1

I have HTML in a string that looks like this:

<div id="control">
    <a href="/xx/x">y</a>
    <ul>
        <li><a href="/C003Q/x" class="dw">x</a></li>
        <li><a href="/C003R/xx" class="dw">xx</a></li>
        <li><a href="/C003S/xxx" class="dw">xxx</a></li>
    </ul>
</div>

I would like to change this to the following:

<div id="control">
    <a data-href="/xx/x" ><span>y</span></a>
    <ul>
        <li><a data-href="/C003Q/x" class="dw"><span>x</span></a></li>
        <li><a data-href="/C003R/xx" class="dw"><span>xx</span></a></li>
        <li><a data-href="/C003S/xxx" class="dw"><span>xxx</span></a></li>
    </ul>
</div>

I heard about regex but I am not sure how I can use it to change something inside the address tags and to change href at the same time. Would I need to use regex twice and can I change the inside of the <a ... >...</a> using regex or is there an easier way with C#?

marc_s
  • 732,580
  • 175
  • 1,330
  • 1,459
  • You can treat the Html as a XML and use XMLReader to edit the text in the elements. Take a look at XmlDocument class. – Stian Standahl Dec 20 '12 at 10:03
  • you could have a look at [how can I remove with specific tags from html][1] and at [How to use HTML Agility pack][2] [1]: http://stackoverflow.com/questions/13955247/how-can-i-remove-with-specific-tags-from-html/13955316#comment19261877_13955316 [2]: http://stackoverflow.com/questions/846994/how-to-use-html-agility-pack – czioutas Dec 20 '12 at 10:05
  • @StianStandahl - That falls over if the HTML is not valid XML (no root element, elements that are _valid_ HTML, such as `
    ` etc...
    – Oded Dec 20 '12 at 10:06
  • Why not use XDocument instead of XmlDocument? If the html is well formed you can use either of those –  Dec 20 '12 at 10:09
  • @Oded - for html 4. Yes. With Html 5 it should work i think. But i didnt consider the unclosed elements. Good catch :) – Stian Standahl Dec 20 '12 at 10:10
  • I strongly recommend to manipulate HTML with something more powerful than just strings and regular expressions. i.e. http://htmlagilitypack.codeplex.com/ – Salaros Dec 20 '12 at 10:16

3 Answers3

2

Regex is, in general, not suitable for parsing HTML, the exception being well known and well structured HTML (ie. you know exactly what you are trying to parse).
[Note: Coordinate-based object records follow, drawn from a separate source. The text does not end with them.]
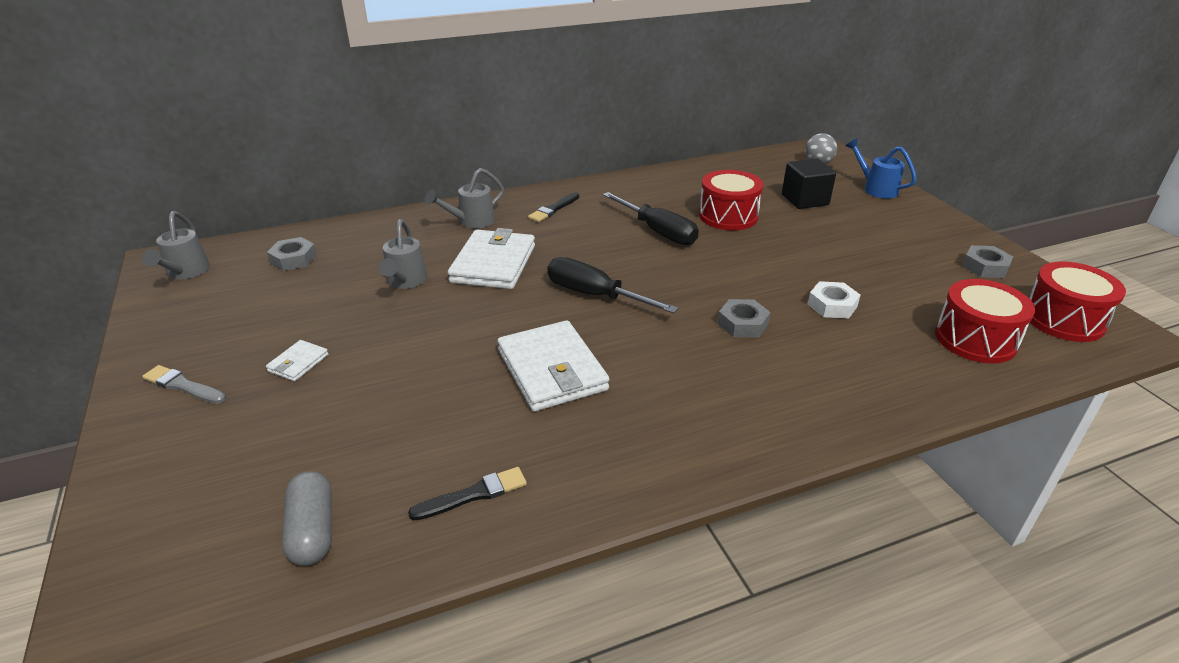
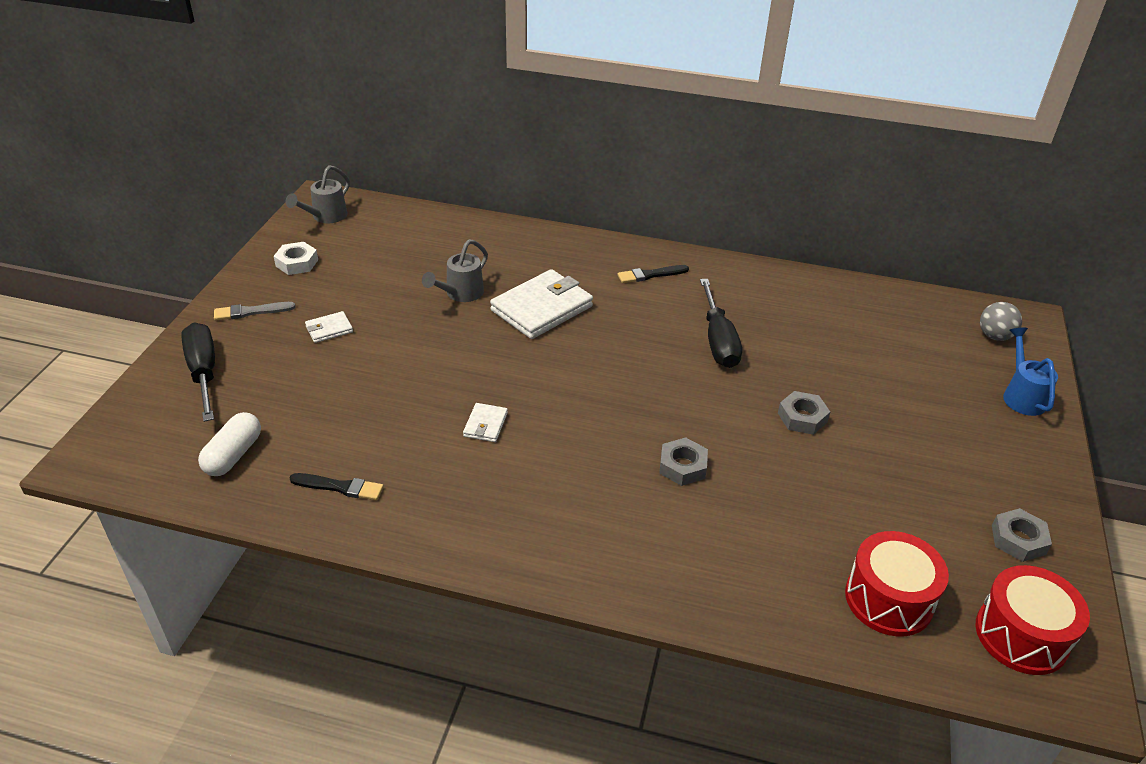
camera: 35 degrees right, 5 degrees up
(183, 386) = (251, 312): grey brush -> grey brush turned 75 degrees counterclockwise
(293, 259) = (403, 236): grey nut -> grey nut (802, 417)
(313, 530) = (233, 455): grey capsule -> white capsule
(471, 221) = (567, 258): grey watering can -> none
(552, 370) = (485, 425): white wallet -> white wallet, size x0.46
(595, 295) = (590, 377): black screwdriver -> black screwdriver (204, 373)
(728, 216) = (808, 354): red drum -> none
(805, 200) = (916, 372): black cube -> none
(832, 305) = (789, 493): white nut -> white nut (297, 263)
There are HTML parsers that you can use - the HTML Agility Pack is a popular option, and there also CsQuery.


What is exactly the Html Agility Pack (HAP)?
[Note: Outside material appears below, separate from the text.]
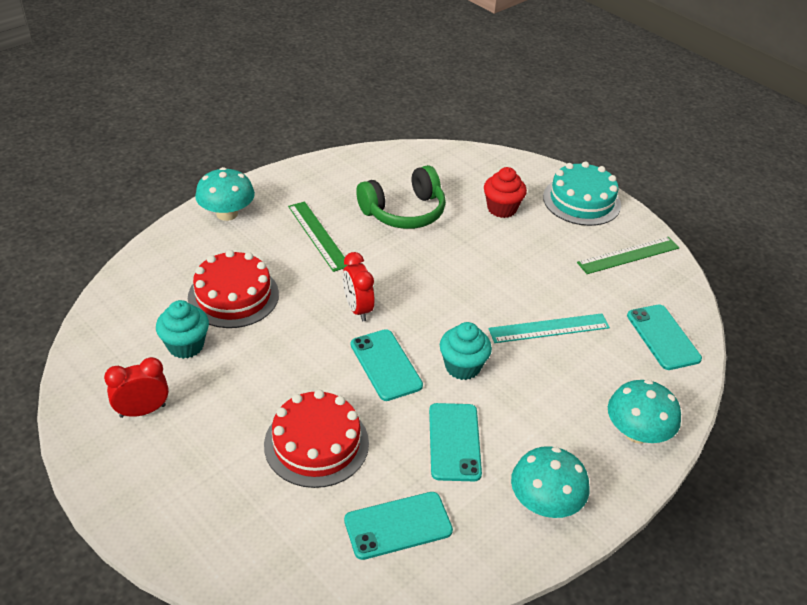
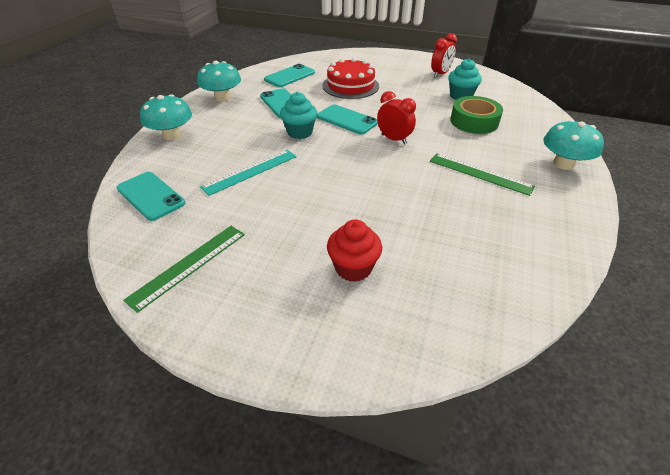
camera: 155 degrees right, 0 degrees up
(233, 296) = (474, 121): red cake -> green tape
(404, 212) = (441, 222): green headphones -> none
(581, 201) = (264, 325): turquoise cake -> none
This is an agile HTML parser that builds a read/write DOM and supports plain XPATH or XSLT (you actually don't HAVE to understand XPATH nor XSLT to use it, don't worry...). It is a .NET code library that allows you to parse "out of the web" HTML files. The parser is very tolerant with "real world" malformed HTML. The object model is very similar to what proposes System.Xml, but for HTML documents (or streams).
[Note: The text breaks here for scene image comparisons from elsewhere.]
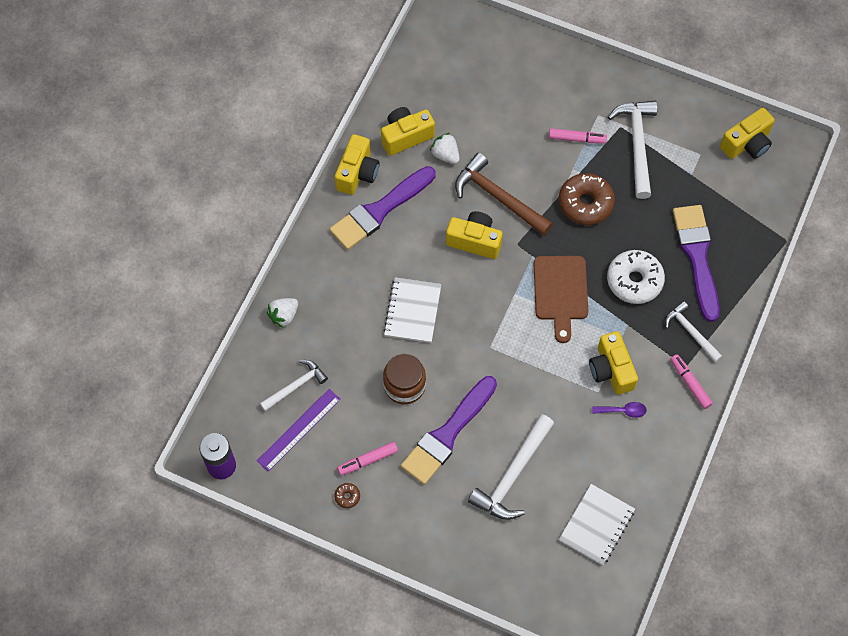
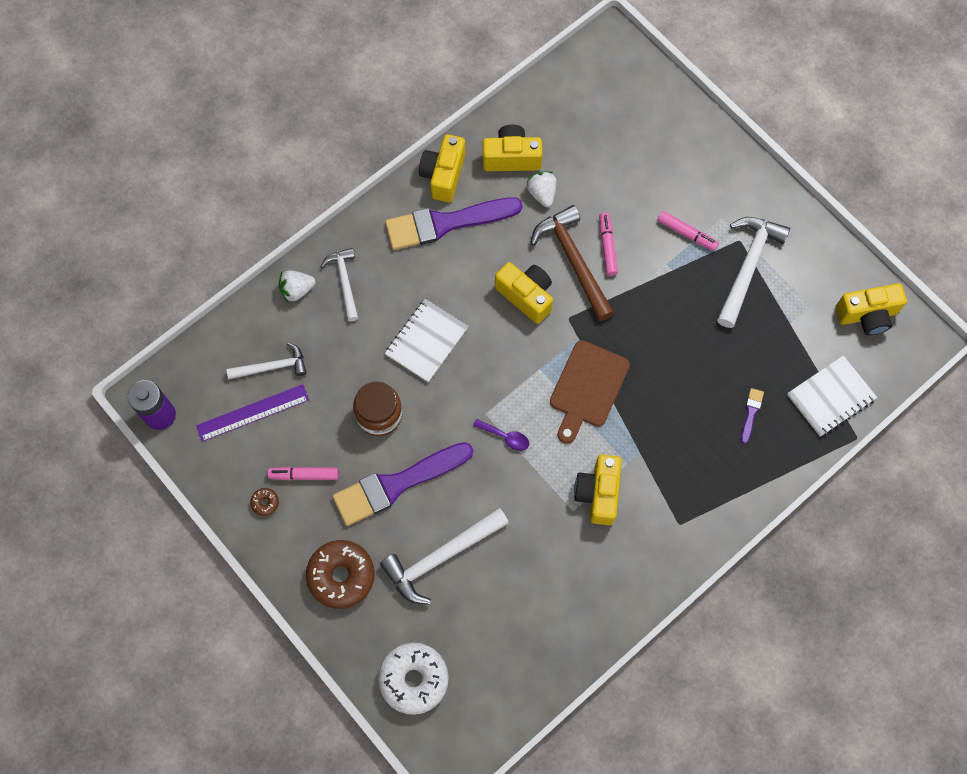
camera: 25 degrees right, 5 degrees up
(357, 173) = (443, 175): yellow camera -> yellow camera turned 150 degrees clockwise
(585, 203) = (661, 306): brown donut -> brown donut (341, 576)
(596, 525) = (500, 650): white notebook -> white notebook (830, 397)
(623, 411) = (589, 542): purple spoon -> purple spoon (505, 437)
(634, 281) = (671, 410): white donut -> white donut (414, 679)
(690, 332) = (703, 490): white hammer -> white hammer (344, 282)
(690, 383) = (674, 545): pink marker -> pink marker (607, 246)
(697, 256) = (751, 413): purple brush -> purple brush, size x0.40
CsQuery - .C# jQuery Port for .NET 4

CsQuery is a jQuery port for .NET 4. It implements all CSS2 & CSS3 selectors, all the DOM manipulation methods of jQuery, and some of the utility methods. The majority of the jQuery test suite (as of 1.6.2) has been ported to C#.

Community
  • 1
  • 1
Oded
  • 489,969
  • 99
  • 883
  • 1,009
1

You can use a regular expression replace. Use parentheses to catch values in the text that you match, and use $1, $2 et.c. to use the values in the replacement string:

str = Regex.Replace(
  str,
  "<a href=\"(.+?)\" class=\"dw\">(.+?)</a>",
  "<a data-href=\"$1\" class=\"dw\"><span>$2</span></a>"
);

Note: If the HTML code doesn't have that exact same form, the replace won't work. If there for example is another attribute in the anchor tag, or if the attribue order is reversed, the pattern won't match.

Matthew Strawbridge
  • 19,940
  • 10
  • 72
  • 93
Guffa
  • 687,336
  • 108
  • 737
  • 1,005
0

If you don't want to use a Regex, you could do:

string newString = oldString.Replace("dw\">", "dw\"><span>")
                            .Replace("</a", "</span></a");
Thorsten Dittmar
  • 55,956
  • 8
  • 91
  • 139